ECLI:NL:CRVB:2024:1470
Centrale Raad van Beroep
- Hoger beroep
- Rechtspraak.nl
Weigering toekenning WIA-uitkering wegens onvoldoende arbeidsongeschiktheid en gebrek aan medische onderbouwing
In deze zaak gaat het om de weigering van het Uwv om appellant per 23 maart 2020 een WIA-uitkering toe te kennen, omdat hij minder dan 35% arbeidsongeschikt zou zijn. Appellant heeft bezwaar gemaakt tegen deze beslissing, waarbij hij aanvoert dat het Uwv onvoldoende rekening heeft gehouden met zijn medische situatie. De rechtbank heeft het beroep van appellant ongegrond verklaard, maar in hoger beroep heeft de Centrale Raad van Beroep geoordeeld dat het bestreden besluit een deugdelijke medische onderbouwing ontbeert. De deskundige, drs.
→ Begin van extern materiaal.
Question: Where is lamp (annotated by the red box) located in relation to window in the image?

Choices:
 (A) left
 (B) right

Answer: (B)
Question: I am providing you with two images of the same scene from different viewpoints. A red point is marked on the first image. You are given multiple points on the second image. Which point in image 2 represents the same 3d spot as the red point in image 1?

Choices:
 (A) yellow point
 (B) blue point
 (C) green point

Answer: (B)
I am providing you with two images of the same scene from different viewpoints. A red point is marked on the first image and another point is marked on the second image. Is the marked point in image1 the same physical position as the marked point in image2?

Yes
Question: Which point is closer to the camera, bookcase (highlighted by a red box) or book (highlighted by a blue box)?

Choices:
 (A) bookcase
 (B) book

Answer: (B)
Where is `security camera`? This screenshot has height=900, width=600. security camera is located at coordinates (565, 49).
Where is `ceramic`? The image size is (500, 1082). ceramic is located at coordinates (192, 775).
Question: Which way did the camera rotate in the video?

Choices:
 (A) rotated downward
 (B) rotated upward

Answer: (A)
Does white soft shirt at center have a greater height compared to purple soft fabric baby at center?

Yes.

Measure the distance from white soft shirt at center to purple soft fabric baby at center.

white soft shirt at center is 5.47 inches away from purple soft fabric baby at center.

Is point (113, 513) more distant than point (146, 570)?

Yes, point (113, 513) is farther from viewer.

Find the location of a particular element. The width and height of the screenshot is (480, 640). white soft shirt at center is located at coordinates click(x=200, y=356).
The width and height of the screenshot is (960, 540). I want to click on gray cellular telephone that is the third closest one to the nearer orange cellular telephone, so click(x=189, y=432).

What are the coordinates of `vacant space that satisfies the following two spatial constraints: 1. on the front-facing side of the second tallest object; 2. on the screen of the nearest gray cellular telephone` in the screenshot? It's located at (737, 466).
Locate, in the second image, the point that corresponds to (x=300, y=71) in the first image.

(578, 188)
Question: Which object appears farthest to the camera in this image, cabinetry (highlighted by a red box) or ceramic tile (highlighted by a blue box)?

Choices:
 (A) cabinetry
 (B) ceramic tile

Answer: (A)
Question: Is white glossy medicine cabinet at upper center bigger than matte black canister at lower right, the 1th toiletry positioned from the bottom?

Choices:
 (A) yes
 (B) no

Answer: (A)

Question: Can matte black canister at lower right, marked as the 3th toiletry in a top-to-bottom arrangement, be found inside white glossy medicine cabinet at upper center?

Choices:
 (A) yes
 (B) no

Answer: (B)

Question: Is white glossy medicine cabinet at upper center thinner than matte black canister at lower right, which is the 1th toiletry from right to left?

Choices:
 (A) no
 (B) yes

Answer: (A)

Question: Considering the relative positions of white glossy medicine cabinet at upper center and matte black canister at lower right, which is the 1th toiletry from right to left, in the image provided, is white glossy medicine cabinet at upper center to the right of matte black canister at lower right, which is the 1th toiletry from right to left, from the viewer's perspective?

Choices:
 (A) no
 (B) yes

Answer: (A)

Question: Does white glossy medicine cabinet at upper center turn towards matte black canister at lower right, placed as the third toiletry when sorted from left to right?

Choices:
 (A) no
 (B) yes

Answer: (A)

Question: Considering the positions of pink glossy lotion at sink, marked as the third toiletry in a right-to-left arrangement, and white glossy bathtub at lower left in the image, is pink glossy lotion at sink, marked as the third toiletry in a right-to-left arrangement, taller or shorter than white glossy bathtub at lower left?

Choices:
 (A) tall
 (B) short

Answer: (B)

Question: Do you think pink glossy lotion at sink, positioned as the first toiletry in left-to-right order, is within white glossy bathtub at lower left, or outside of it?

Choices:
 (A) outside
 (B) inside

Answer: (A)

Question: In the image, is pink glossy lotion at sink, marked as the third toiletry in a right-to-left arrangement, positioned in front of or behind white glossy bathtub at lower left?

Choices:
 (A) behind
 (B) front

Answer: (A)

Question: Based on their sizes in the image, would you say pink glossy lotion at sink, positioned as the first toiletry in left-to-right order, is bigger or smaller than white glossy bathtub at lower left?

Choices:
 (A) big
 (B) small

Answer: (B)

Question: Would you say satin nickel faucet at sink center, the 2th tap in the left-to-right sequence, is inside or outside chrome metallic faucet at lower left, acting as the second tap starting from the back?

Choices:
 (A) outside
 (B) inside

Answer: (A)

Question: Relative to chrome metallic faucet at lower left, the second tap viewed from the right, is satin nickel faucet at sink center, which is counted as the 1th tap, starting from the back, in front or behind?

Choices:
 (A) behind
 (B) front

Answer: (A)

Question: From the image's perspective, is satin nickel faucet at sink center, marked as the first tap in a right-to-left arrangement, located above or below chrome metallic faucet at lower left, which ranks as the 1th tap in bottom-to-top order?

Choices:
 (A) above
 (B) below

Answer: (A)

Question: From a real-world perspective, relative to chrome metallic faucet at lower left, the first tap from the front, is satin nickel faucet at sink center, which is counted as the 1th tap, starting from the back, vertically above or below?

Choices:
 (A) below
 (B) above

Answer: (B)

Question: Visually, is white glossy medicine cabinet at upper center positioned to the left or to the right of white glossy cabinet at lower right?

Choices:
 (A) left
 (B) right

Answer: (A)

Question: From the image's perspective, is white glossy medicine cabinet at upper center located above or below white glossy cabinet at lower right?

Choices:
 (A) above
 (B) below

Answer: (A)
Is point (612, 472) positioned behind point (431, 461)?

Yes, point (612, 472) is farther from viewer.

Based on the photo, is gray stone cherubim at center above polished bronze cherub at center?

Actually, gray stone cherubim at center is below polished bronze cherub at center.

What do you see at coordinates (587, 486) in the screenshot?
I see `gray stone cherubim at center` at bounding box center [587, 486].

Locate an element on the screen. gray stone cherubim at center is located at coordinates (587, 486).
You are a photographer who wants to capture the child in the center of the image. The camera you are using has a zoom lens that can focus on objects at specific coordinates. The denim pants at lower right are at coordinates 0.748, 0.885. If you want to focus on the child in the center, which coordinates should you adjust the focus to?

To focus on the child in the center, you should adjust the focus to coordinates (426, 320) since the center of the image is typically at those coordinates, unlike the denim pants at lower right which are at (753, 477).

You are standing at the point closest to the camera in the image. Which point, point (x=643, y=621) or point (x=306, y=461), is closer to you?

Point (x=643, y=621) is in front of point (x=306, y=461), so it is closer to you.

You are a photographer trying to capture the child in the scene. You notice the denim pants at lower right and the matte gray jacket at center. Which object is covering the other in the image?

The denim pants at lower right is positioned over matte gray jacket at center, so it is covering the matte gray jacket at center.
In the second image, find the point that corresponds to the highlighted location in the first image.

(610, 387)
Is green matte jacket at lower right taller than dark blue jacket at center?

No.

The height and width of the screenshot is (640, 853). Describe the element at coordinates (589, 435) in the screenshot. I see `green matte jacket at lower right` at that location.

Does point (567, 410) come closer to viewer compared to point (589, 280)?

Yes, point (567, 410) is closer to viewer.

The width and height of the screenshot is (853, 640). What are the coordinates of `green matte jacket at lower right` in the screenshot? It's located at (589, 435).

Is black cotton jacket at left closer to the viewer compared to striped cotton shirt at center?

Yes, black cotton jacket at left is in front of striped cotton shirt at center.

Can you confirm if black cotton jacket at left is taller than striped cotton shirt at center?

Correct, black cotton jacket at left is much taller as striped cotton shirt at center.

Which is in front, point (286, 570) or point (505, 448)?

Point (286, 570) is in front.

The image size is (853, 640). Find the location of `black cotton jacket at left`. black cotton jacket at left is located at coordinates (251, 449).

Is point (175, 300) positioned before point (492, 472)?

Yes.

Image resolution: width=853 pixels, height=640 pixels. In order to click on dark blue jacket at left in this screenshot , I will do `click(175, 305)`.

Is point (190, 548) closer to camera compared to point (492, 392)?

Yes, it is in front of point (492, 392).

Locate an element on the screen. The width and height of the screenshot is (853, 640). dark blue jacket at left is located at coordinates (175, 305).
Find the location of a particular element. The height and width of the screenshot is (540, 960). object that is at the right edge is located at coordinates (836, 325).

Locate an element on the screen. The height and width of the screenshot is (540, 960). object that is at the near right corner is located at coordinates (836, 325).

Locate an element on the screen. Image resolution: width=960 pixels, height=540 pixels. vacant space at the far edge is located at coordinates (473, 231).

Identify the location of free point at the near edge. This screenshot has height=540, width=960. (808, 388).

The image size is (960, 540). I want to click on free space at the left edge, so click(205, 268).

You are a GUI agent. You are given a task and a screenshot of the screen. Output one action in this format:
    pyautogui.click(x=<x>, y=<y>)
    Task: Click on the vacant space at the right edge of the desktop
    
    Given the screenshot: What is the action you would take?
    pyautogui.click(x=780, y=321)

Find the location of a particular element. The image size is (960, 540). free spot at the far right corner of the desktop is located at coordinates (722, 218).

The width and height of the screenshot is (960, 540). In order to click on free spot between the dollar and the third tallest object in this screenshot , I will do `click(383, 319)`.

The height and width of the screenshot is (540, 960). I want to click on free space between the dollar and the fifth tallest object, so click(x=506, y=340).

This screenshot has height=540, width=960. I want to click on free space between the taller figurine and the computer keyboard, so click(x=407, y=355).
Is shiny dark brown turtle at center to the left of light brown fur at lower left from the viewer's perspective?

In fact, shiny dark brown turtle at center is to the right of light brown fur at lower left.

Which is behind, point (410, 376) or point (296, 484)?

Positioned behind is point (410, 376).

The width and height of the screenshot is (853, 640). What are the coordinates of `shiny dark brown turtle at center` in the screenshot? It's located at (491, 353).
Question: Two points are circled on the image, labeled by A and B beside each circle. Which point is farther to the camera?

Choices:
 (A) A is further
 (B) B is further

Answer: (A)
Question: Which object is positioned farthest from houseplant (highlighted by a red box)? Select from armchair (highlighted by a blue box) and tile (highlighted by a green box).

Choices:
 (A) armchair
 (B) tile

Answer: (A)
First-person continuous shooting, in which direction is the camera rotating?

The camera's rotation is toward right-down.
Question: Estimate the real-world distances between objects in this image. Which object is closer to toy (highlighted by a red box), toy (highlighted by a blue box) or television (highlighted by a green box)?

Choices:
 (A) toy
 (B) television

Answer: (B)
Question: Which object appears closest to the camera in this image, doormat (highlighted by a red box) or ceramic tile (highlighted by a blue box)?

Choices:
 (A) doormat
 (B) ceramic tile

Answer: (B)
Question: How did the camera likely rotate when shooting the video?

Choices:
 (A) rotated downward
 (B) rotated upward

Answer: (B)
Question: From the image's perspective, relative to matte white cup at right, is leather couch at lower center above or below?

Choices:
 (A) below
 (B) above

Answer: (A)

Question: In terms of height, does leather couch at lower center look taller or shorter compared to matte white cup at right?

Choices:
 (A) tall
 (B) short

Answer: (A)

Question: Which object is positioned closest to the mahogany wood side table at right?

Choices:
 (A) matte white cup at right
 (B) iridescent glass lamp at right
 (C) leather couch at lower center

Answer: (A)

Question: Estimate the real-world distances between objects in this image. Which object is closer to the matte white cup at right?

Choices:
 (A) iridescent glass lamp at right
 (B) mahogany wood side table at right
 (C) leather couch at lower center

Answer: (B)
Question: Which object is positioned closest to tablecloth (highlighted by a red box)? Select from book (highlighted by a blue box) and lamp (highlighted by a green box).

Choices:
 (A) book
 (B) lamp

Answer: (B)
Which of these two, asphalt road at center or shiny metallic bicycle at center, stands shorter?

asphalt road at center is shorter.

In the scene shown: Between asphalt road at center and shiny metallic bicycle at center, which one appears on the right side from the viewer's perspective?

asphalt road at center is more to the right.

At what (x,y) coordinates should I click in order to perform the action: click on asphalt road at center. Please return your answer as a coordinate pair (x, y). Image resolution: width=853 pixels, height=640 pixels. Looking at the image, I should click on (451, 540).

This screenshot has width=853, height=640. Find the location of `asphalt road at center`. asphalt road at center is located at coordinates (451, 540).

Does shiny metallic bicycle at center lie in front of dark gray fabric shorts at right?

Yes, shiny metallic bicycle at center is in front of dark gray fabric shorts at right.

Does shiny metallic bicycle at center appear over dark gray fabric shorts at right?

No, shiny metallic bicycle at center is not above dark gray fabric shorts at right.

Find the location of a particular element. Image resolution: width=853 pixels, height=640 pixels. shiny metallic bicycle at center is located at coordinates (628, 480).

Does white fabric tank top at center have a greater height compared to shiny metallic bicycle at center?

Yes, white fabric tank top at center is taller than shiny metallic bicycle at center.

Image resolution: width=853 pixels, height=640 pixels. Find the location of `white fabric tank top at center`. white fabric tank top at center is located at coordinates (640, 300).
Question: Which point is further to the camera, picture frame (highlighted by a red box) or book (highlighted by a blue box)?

F.M. Brouwer, heeft vastgesteld dat appellant op de datum in geding meer beperkingen had dan het Uwv heeft aangenomen. De Raad heeft het hoger beroep gegrond verklaard en het Uwv opgedragen om opnieuw te beslissen op het bezwaar van appellant, met inachtneming van de bevindingen van de deskundige. Tevens is het Uwv veroordeeld in de proceskosten van appellant en is schadevergoeding toegekend wegens overschrijding van de redelijke termijn in de procedure.